#### Requirement
Look for the line containing "FIGURE 6 | Fold" in the listing below. Retype that line and every subsequent line through the last one, and only those.

#### Materials provided

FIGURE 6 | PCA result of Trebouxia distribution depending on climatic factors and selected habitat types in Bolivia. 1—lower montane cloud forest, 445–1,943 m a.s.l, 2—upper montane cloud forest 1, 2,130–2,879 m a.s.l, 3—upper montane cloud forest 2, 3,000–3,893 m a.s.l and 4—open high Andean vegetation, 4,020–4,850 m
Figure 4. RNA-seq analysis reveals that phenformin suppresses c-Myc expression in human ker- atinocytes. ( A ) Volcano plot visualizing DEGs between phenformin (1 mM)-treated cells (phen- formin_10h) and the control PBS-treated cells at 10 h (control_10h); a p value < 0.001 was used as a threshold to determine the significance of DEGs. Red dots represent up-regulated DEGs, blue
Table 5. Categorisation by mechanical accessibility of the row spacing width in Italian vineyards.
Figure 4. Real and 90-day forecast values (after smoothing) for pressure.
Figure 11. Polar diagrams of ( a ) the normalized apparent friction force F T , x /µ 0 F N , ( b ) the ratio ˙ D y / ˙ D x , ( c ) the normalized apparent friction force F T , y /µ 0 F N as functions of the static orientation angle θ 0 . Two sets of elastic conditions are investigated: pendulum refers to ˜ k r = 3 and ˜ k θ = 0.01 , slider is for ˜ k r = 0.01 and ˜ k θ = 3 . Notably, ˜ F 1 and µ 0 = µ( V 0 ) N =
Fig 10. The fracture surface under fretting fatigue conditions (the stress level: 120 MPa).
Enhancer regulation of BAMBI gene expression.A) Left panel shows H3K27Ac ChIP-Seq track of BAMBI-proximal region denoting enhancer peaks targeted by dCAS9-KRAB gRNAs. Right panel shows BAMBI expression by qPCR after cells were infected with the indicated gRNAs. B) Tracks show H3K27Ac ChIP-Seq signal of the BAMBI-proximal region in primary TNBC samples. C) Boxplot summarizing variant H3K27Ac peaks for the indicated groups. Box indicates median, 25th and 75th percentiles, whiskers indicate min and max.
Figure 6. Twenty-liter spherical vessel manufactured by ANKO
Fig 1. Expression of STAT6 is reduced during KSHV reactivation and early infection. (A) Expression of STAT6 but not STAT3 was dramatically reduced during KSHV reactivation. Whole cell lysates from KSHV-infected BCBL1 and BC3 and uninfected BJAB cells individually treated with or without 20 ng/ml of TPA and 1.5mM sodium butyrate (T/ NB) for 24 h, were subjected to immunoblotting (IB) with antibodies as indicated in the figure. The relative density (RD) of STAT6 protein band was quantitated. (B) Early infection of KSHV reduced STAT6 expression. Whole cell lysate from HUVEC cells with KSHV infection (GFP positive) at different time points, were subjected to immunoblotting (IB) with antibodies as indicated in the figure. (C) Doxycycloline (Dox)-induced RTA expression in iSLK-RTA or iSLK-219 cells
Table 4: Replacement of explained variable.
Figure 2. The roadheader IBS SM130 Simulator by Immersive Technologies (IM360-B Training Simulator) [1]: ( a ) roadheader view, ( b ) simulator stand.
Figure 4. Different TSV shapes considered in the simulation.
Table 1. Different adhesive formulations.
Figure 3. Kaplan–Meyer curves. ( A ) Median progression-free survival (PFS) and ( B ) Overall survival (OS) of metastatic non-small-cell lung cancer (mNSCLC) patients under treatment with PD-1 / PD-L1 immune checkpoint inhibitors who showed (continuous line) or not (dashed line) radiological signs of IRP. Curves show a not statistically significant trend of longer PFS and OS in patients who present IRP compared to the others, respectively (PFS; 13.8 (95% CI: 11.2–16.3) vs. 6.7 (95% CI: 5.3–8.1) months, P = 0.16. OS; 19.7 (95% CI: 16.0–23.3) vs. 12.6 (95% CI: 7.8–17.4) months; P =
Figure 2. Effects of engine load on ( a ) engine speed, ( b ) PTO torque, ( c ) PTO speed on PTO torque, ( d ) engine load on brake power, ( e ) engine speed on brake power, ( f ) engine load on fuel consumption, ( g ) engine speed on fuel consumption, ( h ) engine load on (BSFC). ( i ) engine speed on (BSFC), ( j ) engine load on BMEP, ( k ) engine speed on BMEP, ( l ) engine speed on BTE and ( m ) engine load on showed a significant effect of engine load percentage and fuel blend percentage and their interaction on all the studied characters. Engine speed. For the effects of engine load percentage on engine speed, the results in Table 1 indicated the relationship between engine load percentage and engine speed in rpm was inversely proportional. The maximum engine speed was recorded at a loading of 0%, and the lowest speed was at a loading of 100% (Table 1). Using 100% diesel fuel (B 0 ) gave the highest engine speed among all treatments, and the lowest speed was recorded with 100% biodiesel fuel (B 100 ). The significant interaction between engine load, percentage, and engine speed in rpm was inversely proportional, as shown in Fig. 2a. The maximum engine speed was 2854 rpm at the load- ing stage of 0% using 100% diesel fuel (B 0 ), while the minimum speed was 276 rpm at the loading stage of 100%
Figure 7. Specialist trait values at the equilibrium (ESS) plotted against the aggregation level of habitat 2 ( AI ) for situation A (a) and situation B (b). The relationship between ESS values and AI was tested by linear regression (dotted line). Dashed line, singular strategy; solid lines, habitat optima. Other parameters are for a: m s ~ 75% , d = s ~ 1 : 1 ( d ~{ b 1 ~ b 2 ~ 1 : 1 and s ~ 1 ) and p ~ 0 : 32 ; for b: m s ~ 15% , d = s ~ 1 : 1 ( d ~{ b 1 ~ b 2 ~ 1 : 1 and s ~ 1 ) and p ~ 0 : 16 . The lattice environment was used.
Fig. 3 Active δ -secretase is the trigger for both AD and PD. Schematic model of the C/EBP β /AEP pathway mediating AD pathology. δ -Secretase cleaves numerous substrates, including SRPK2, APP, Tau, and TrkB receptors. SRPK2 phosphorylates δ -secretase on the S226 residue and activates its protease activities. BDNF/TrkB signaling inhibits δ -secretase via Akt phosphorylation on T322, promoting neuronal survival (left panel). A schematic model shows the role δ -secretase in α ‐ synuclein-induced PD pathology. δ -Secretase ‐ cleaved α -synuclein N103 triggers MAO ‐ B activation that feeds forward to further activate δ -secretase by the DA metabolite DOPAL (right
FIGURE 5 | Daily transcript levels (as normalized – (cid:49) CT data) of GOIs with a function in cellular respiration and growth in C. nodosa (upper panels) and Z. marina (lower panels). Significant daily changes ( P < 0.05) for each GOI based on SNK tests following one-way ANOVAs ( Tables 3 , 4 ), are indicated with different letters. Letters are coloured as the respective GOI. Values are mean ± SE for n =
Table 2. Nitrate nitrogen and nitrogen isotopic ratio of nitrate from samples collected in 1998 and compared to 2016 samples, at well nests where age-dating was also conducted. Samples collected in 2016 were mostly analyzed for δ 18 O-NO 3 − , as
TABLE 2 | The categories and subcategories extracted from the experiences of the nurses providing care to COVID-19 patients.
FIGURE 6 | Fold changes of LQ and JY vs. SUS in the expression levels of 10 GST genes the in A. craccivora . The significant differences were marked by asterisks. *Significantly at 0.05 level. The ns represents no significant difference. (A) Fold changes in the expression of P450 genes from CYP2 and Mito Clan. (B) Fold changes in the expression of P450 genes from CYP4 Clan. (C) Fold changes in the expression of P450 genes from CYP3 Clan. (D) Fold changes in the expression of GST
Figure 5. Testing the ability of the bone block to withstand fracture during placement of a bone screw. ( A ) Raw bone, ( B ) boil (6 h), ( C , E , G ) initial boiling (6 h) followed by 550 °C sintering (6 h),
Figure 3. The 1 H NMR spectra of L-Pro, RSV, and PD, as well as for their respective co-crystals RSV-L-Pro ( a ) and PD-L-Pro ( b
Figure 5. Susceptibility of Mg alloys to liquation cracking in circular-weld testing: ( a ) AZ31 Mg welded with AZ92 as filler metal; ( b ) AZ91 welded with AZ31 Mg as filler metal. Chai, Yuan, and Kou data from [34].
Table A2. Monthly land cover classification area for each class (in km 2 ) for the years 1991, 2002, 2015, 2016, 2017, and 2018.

#### Problem solution
FIGURE 6 | Fold changes of LQ and JY vs. SUS in the expression levels of 10 GST genes the in A. craccivora . The significant differences were marked by asterisks. *Significantly at 0.05 level. The ns represents no significant difference. (A) Fold changes in the expression of P450 genes from CYP2 and Mito Clan. (B) Fold changes in the expression of P450 genes from CYP4 Clan. (C) Fold changes in the expression of P450 genes from CYP3 Clan. (D) Fold changes in the expression of GST
Figure 5. Testing the ability of the bone block to withstand fracture during placement of a bone screw. ( A ) Raw bone, ( B ) boil (6 h), ( C , E , G ) initial boiling (6 h) followed by 550 °C sintering (6 h),
Figure 3. The 1 H NMR spectra of L-Pro, RSV, and PD, as well as for their respective co-crystals RSV-L-Pro ( a ) and PD-L-Pro ( b
Figure 5. Susceptibility of Mg alloys to liquation cracking in circular-weld testing: ( a ) AZ31 Mg welded with AZ92 as filler metal; ( b ) AZ91 welded with AZ31 Mg as filler metal. Chai, Yuan, and Kou data from [34].
Table A2. Monthly land cover classification area for each class (in km 2 ) for the years 1991, 2002, 2015, 2016, 2017, and 2018.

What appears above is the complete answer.